Non, l’autre chroniqueur n’aurait pas pu écrire directement la solution, non, ç’aurait été trop simple. Il fallait inventer une énigme insoluble qui ne parlait pas même à un esprit dément. Le drogué fouilla chaque lettre pour la dépouiller de son sens et ne trouva rien. Ce manuel était vide, d’un vide effrayant.
« But du jeu… »
Quirinal avait dû voir ça, lui aussi, lorsqu’il le lui avait dicté pour la première fois. Dans le petit salon, il avait dû penser à ça, Quirinal, que c’était vide. Si c’était un monde, alors c’était un monde vierge, sans règle, en devenir. Et c’était là-dedans qu’avait été caché son livre, par qui ? On le lui avait volé, il s’en souvenait clairement.
Mais cela importait peu : « N’appliquez c’te règle qu’si elle est appliquée. » S’il comprenait bien, cette règle, il ne pouvait pas l’appliquer du tout, puisqu’il fallait qu’elle le soit déjà avant de l’être. Sans les graines de bulbe, il aurait souffert d’un affreux mal de crâne. Il en allait de même pour le premier joueur. S’il jouait en second, alors il n’était plus le premier joueur. Donc personne ne jouait jamais. Vide.
« Oah, c’lui qu’a écrit c’truc d’vait être vraiment fatigué. »

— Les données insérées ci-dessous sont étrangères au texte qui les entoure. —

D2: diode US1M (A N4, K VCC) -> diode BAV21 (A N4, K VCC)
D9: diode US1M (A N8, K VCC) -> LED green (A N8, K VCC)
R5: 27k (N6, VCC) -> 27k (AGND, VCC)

Son esprit soumis aux drogues se mit alors à tout mélanger et, lentement, de ces consignes sans queue ni tête, il tira ses propres règles beaucoup plus rigoureuses, qui prenaient forme peu à peu pour lui, à mesure qu’il lisait et relisait cette première page. « N’appliquez c’te règle… » Il ne réfléchit pas plus loin. Cela lui devint clair. Ou cette règle était appliquée, ou elle ne l’était pas. Normalement, aucune règle n’était appliquée avant même le début de la partie. Mais les Chroniques n’étaient pas la normalité. Donc : « La règle est appliquée. » Et ainsi de suite. Il réécrivait dans sa tête le manuel.
« Tout joueur est second. Le premier qui veut commence. Le plateau n’est donc pas retourné (la partie a commencé). Cela fait gagner un point au joueur qui a commencé. Il lance donc les dés (grâce à son point). » Et ainsi de suite… jusqu’à ce qu’il arrive en bout de la première page et qu’automatiquement son regard remonte tout le long de la feuille, par les sinuosités du papier imprimé, par la fibre, dans les mares d’encre, jusqu’aux premiers mots.
« But du jeu : Libra. »
Pour la première fois, le chroniqueur dément lisait ce mot qui ne le perturba pas, malgré son apparition sur l’imprimé du manuel. Il relut les règles et cette fois le texte lui parut limpide – aussi parce que lui-même n’avait pas l’esprit sain – aussi facile à lire que n’importe quel récit. Et cet imbécile de Quirinal qui allait chercher la réponse à des kilomètres ! Cette fois le regard du chroniqueur arriva en bas de page et d’un doigt, il la tourna.